Sans surprise, les mesures de l'UE ont été immédiatement critiquées par plusieurs partenaires commerciaux, y compris des voisins comme la Norvège et la Suisse, qui dépendent fortement de l'UE pour leurs approvisionnements en EPI couverts par le règlement. En conséquence, la Commission européenne a publié le 20 mars un la communication indiquant que «Compte tenu de l'intégration profonde du marché intérieur avec les quatre États membres de l'Association européenne de libre-échange (AELE), ainsi que de l'intégration des chaînes de valeur de la production et des réseaux de distribution avec les mêmes pays, le règlement d'application ne s'applique pas aux exportations vers ces quatre pays, qui restent donc sans restriction ». (1) Mais évidemment, les chaînes de valeur ne s'arrêtent pas aux frontières de ces quatre pays, de sorte que le potentiel de perturbation résultant des contrôles à l'exportation de l'UE demeure.

En plus d'irriter certains pays, les mesures de l'UE pourraient également se retourner.
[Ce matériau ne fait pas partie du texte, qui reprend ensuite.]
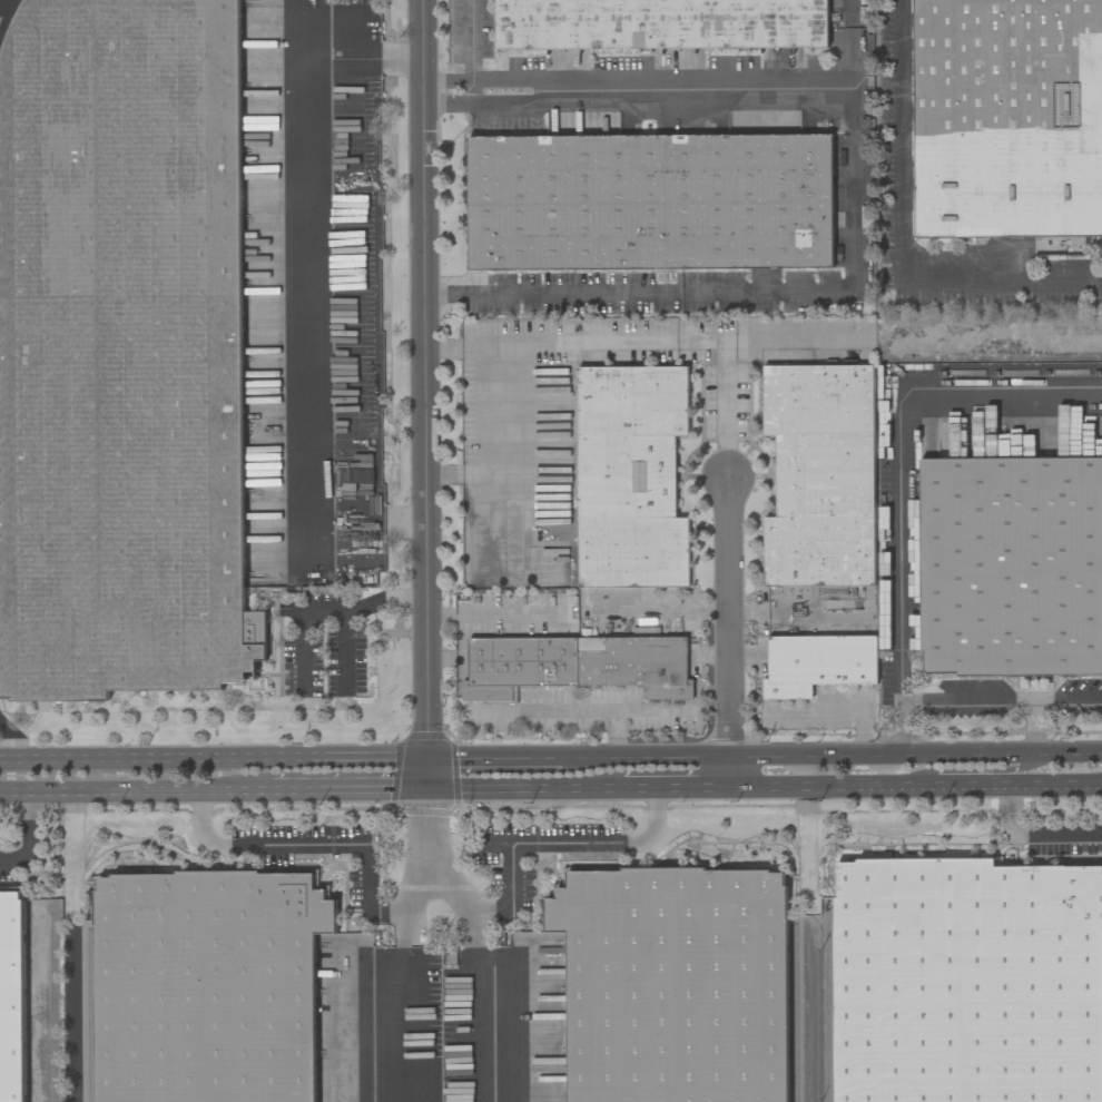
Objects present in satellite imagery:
railway: (8, 19)
building: (660, 24)
road: (473, 39)
road: (674, 79)
building: (1008, 118)
road: (857, 197)
building: (650, 202)
road: (905, 227)
road: (308, 250)
road: (489, 349)
building: (122, 352)
road: (515, 377)
road: (726, 386)
road: (427, 397)
road: (906, 454)
building: (820, 476)
building: (630, 477)
road: (369, 520)
building: (1011, 566)
road: (325, 612)
road: (489, 616)
road: (728, 616)
building: (796, 631)
road: (343, 652)
building: (817, 664)
building: (576, 666)
road: (1068, 700)
road: (970, 702)
road: (583, 710)
road: (840, 710)
road: (1035, 728)
road: (904, 729)
road: (617, 734)
road: (915, 756)
road: (672, 758)
road: (495, 759)
road: (588, 759)
road: (215, 760)
traffic signals: (430, 760)
road: (974, 771)
road: (729, 775)
road: (916, 791)
road: (640, 794)
road: (691, 794)
traffic signals: (431, 795)
road: (530, 795)
road: (351, 796)
road: (135, 797)
road: (26, 830)
road: (1037, 832)
road: (523, 845)
road: (368, 855)
road: (8, 861)
building: (968, 982)
building: (675, 984)
building: (207, 986)
building: (12, 996)
road: (472, 1006)
railway: (51, 1007)
road: (402, 1007)
railway: (827, 1007)
railway: (794, 1012)
railway: (90, 1015)

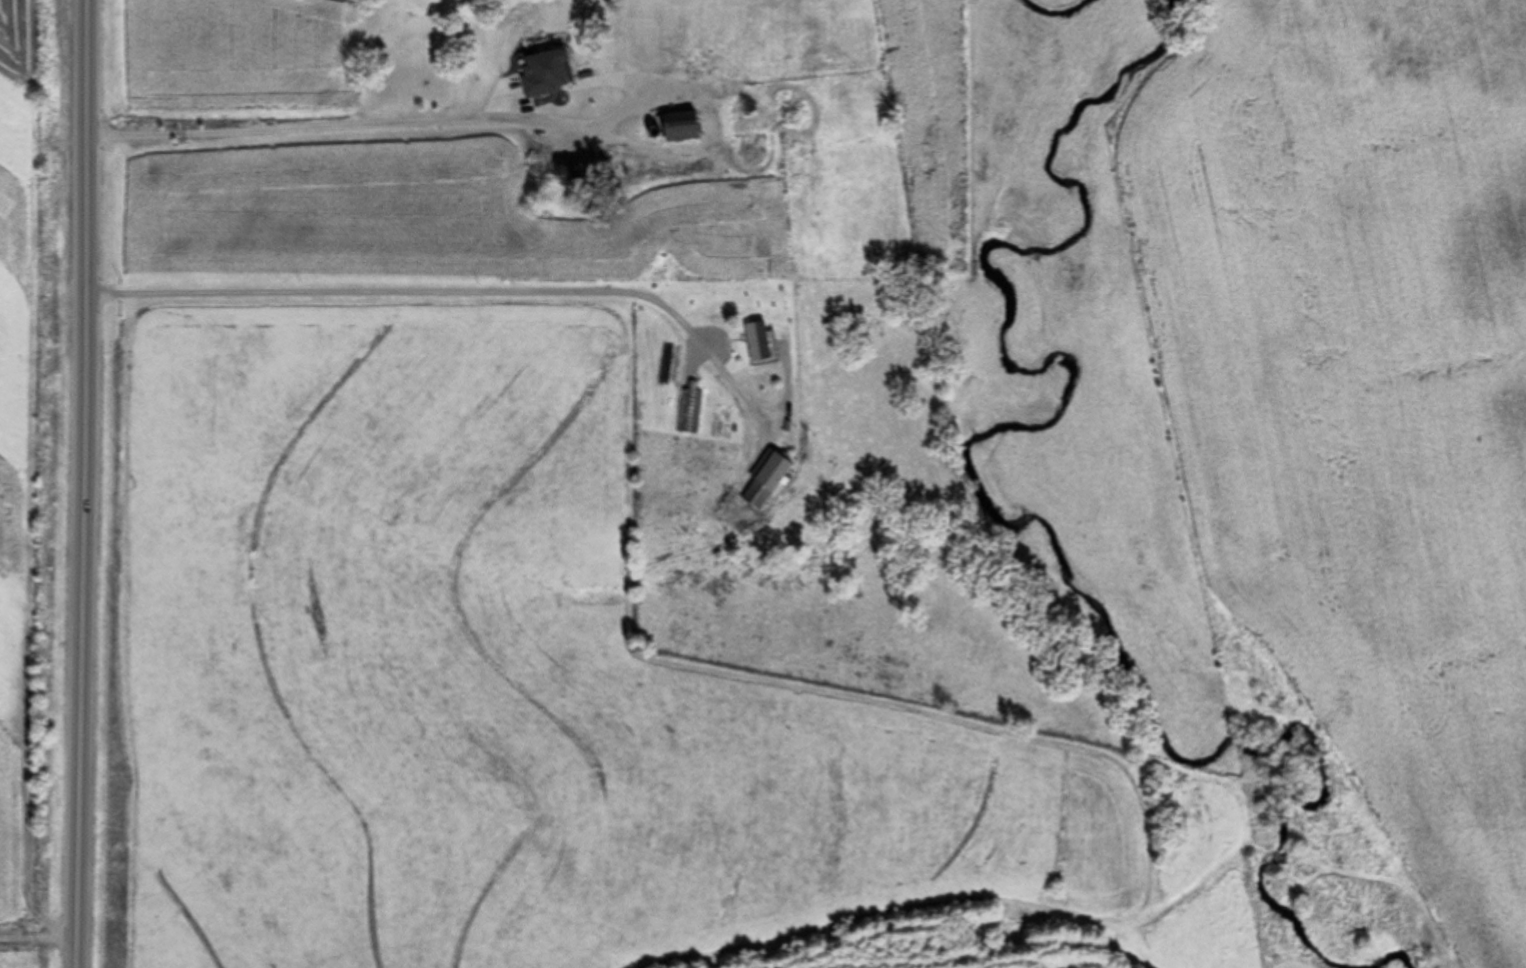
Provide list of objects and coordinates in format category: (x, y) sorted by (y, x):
river: (1067, 6)
road: (361, 125)
building: (677, 128)
building: (639, 136)
building: (566, 172)
road: (493, 294)
building: (754, 340)
building: (763, 481)
road: (83, 484)
river: (984, 502)
road: (38, 944)

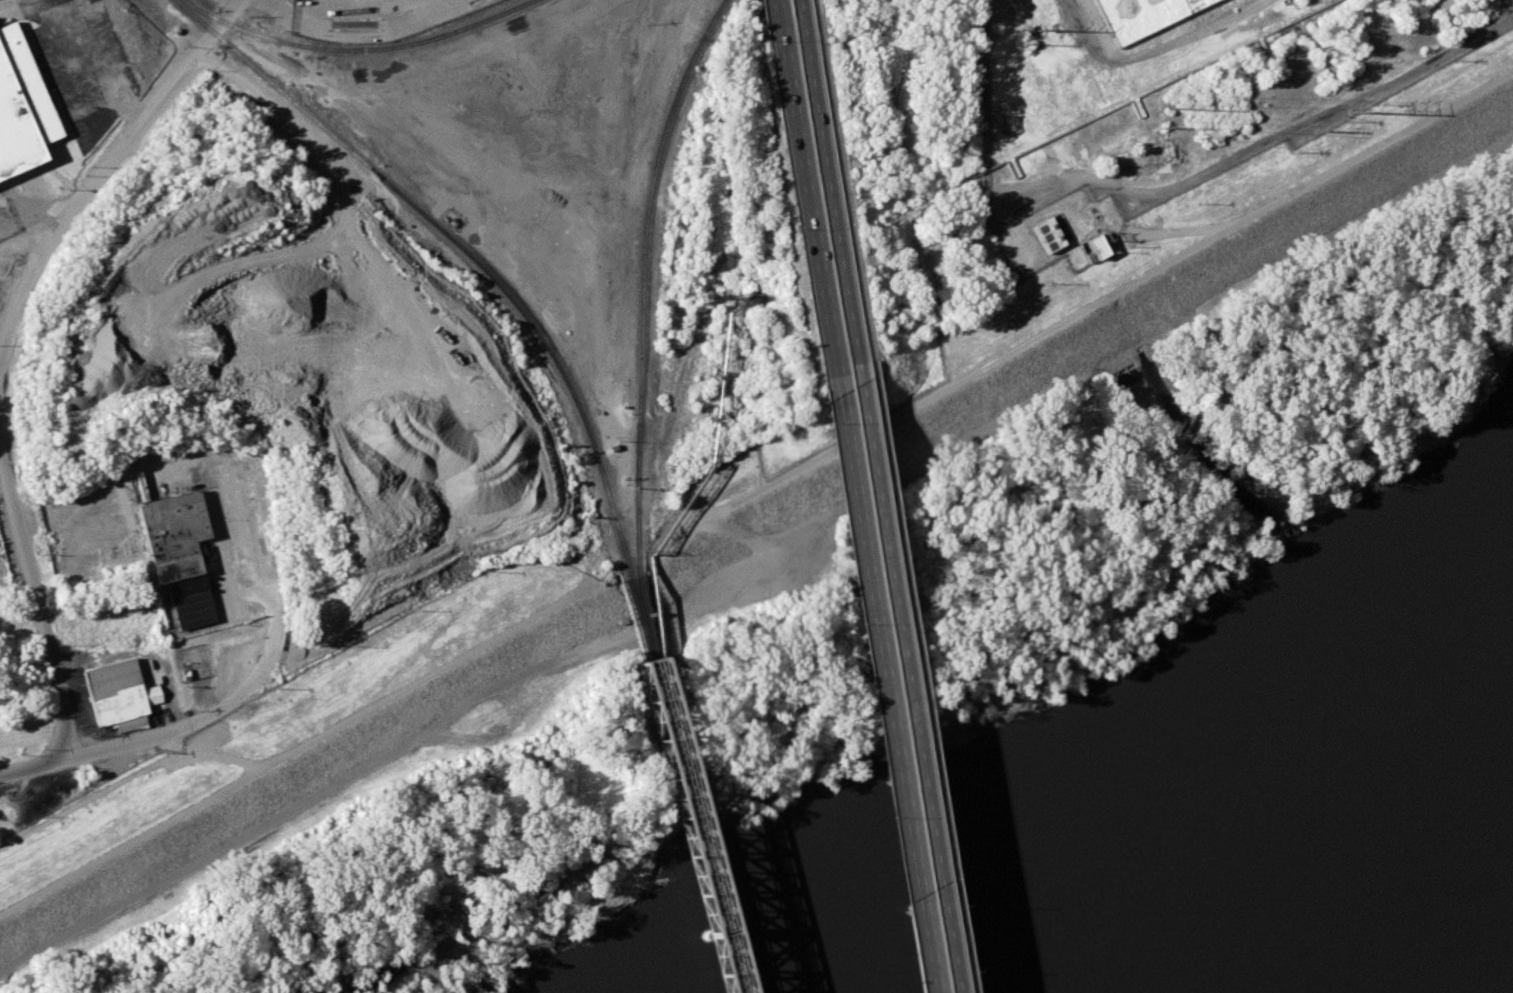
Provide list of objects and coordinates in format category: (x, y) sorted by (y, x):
road: (812, 3)
road: (54, 12)
building: (1140, 15)
road: (351, 24)
street lamp: (760, 38)
railway: (357, 51)
building: (21, 107)
street lamp: (830, 122)
road: (120, 155)
road: (825, 181)
road: (801, 188)
road: (841, 191)
road: (39, 209)
road: (5, 215)
street lamp: (789, 229)
building: (1047, 234)
road: (25, 236)
building: (1096, 246)
railway: (460, 247)
railway: (642, 281)
road: (1128, 285)
street lamp: (859, 319)
street lamp: (820, 425)
street lamp: (888, 519)
road: (25, 536)
road: (269, 549)
building: (179, 553)
railway: (643, 617)
street lamp: (848, 623)
road: (904, 677)
road: (877, 684)
road: (917, 684)
building: (120, 694)
street lamp: (916, 712)
road: (159, 734)
road: (294, 748)
road: (210, 754)
railway: (683, 785)
street lamp: (877, 819)
river: (1311, 885)
street lamp: (946, 900)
Ils contribuent à la détérioration du climat du commerce international à un moment où la coopération internationale est la plus nécessaire en raison de la pandémie mondiale. De toute évidence, aucune juridiction ne peut à elle seule résoudre la santé et les crises économiques qui en découlent. Malheureusement, le leadership mondial est à son plus bas niveau, ce qui explique également pourquoi, contrairement à ce qui s'est produit au début de la crise financière, il n'y a eu aucun engagement mondial de s'abstenir de mesures commerciales protectionnistes. Après un retard considérable, cependant, il a été annoncé le 24 mars qu'un sommet virtuel d'urgence du G20 sur la pandémie se tiendrait demain, 26 mars.

L'Union européenne devrait annoncer lors du sommet qu'elle retire ses contrôles à l'exportation sur les EPI, et appeler tous les pays à lever les restrictions à l'exportation des fournitures médicales et à s'abstenir d'en imposer de nouveaux.

(1) Les quatre pays de l'AELE sont l'Islande, le Liechtenstein, la Norvège et la Suisse.